Data below —
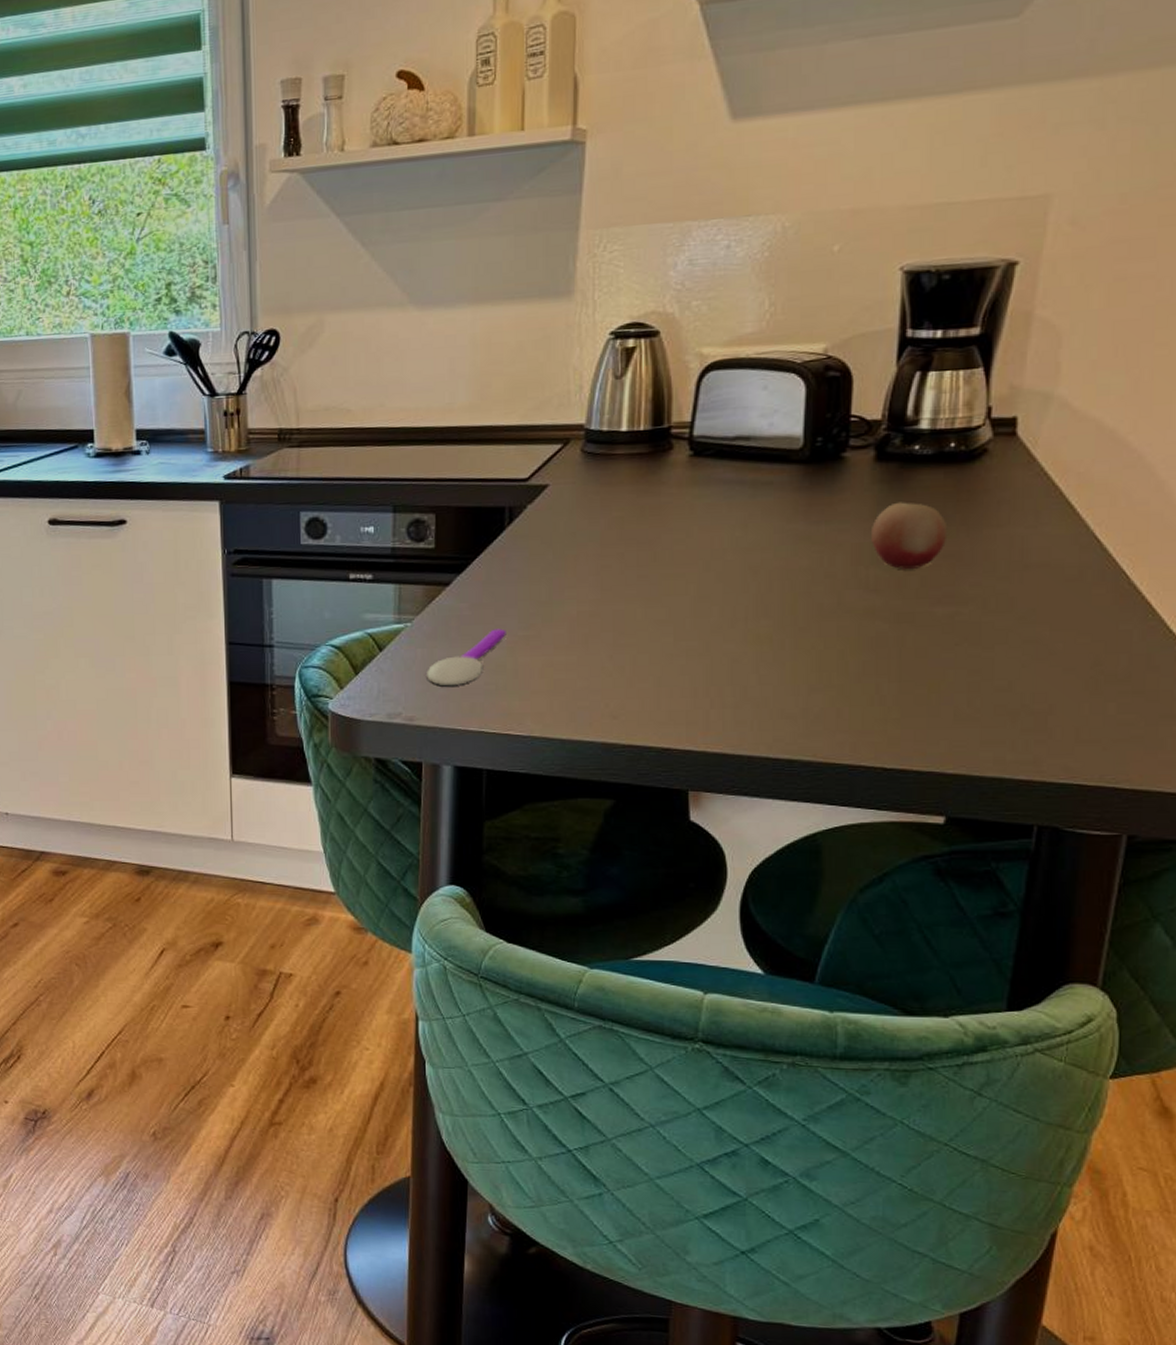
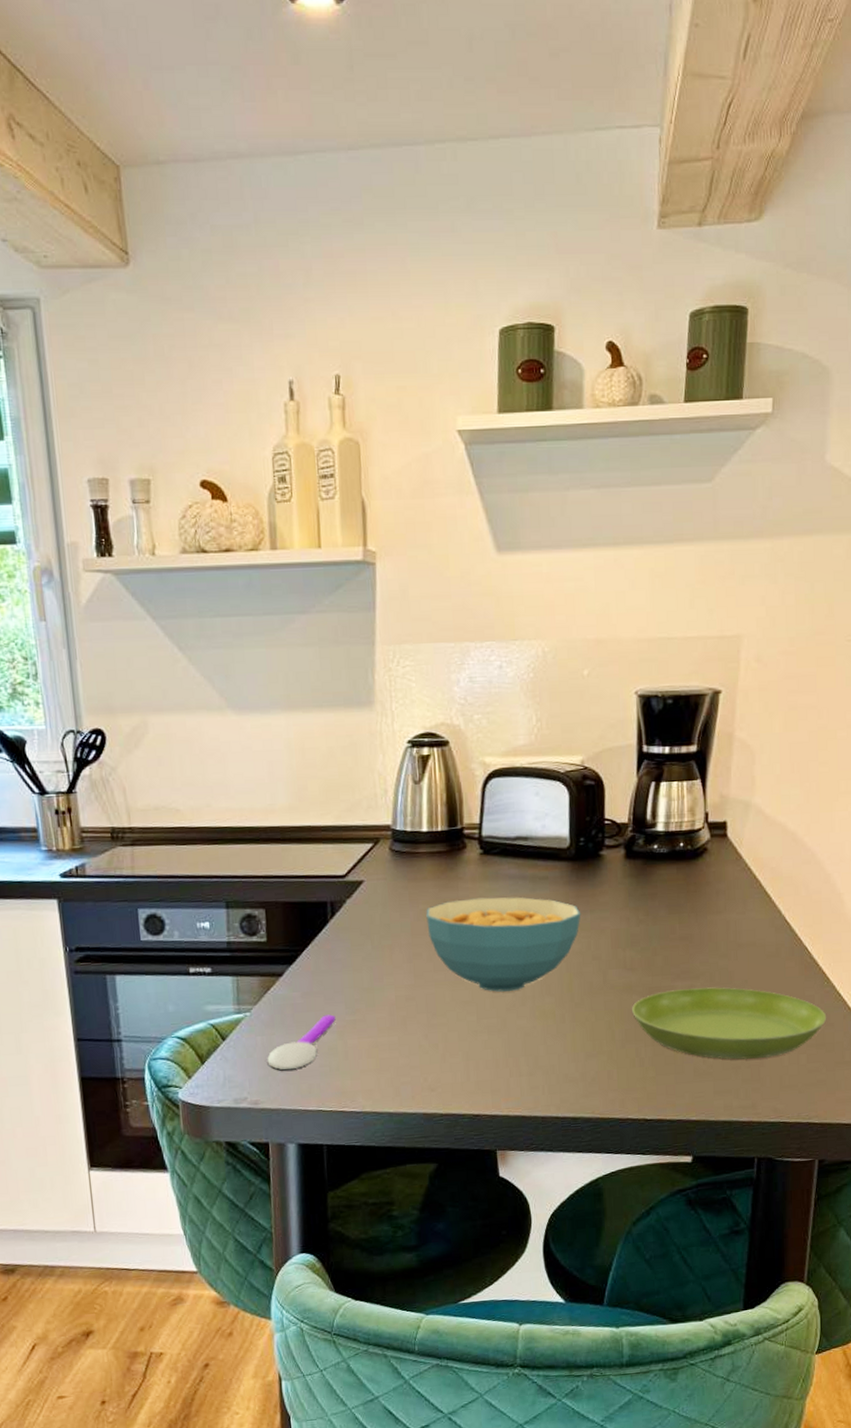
cereal bowl: none [620,504,813,611] -> present [426,897,581,992]
fruit: present [870,502,948,569] -> none [625,893,682,950]
saucer: none [874,615,1150,705] -> present [632,987,827,1060]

Your assignment —
The whole listing, minus its images, should be repeated exactly.

Response below —
cereal bowl: none [620,504,813,611] -> present [426,897,581,992]
fruit: present [870,502,948,569] -> none [625,893,682,950]
saucer: none [874,615,1150,705] -> present [632,987,827,1060]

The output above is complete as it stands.